Pugachev
Sergei Pugachev is seen with Russian President Vladimir Putin in 2000. Pugachev, once known as the Kremlin's banker, has filed a $10 billion claim against Russia. Reuters/File

The man who was once known as Russian President Vladimir Putin’s banker, Sergei Pugachev, filed a claim for $10 billion against Russia Monday, Reuters reported. Pugachev saw his business empire crumble after he fell out of favor with Putin following the 2008 financial crisis.

Pugachev left Russia in 2011 and has alleged Putin and his inner circle dismantled his business empire and took the assets they wanted including a Siberian coal deposit and two major shipyards. He filed his claim against Russia at the Hague’s permanent court of arbitration. Lawyers were expected to explain Pugachev’s claim Tuesday, a source told Reuters.

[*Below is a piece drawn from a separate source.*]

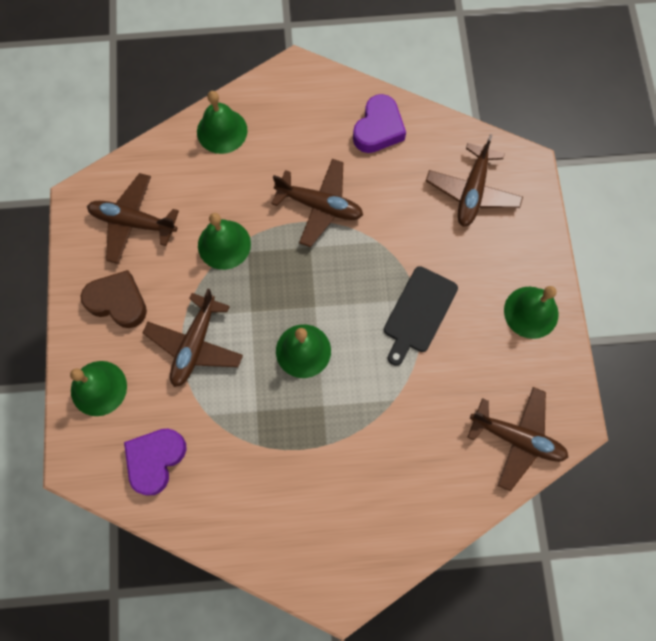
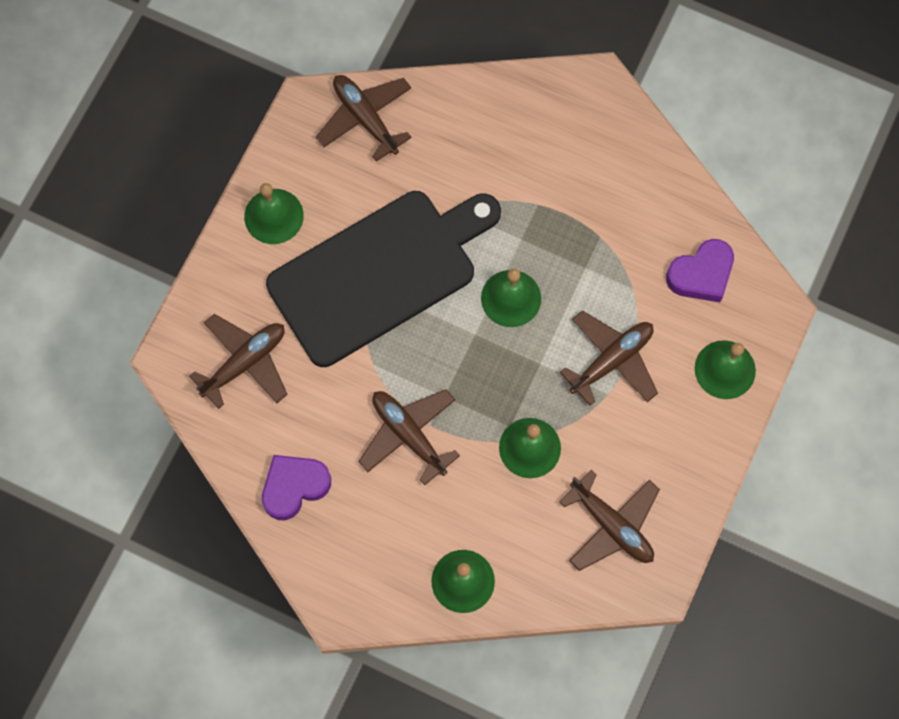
camera: 150 degrees left, 0 degrees up
brown heart [81,270,147,328] -> none
black cutting board [384,266,458,366] -> black cutting board [266,191,501,367], size x2.13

The Russian government for its part has said Pugachev participated in embezzlement and improperly used assets from Russia’s central bank after his own bank, Mezhprombank, collapsed. Pugachev has denied the charges.

“The state steals something then has to defend its theft,” said Pugachev in an interview with the Guardian. “In my case the scale is huge, but in other respects this is a normal contemporary practice in Russia.”

Pugachev was living in London before he fled to France in 2015 against British court orders. He told the Guardian his move was legal.

“I can’t go into details. I didn’t swim the English Channel,” Pugachev said. “It was all absolutely legal.”

Pugachev had asked British authorities for protection after finding suspicious devices on his cars, the Financial Times reported.

Pugachev said he firmly believes the campaign against him has come down from the very top, from Putin himself. “How could Putin behave like this?” Pugachev asked. “I did everything for him. I even made him president.”

Pugachev helped Putin during his rise to power in the late 1990s and early 2000s.

Other former Kremlin insiders and oligarchs have fallen out of favor with Putin, most notably Mikhail Khodorkovsky, who was detained in 2003 and watched as his oil empire, Yukos, was taken away. Both Khodorkovsky and Pugachev have become critics of the Kremlin in exile.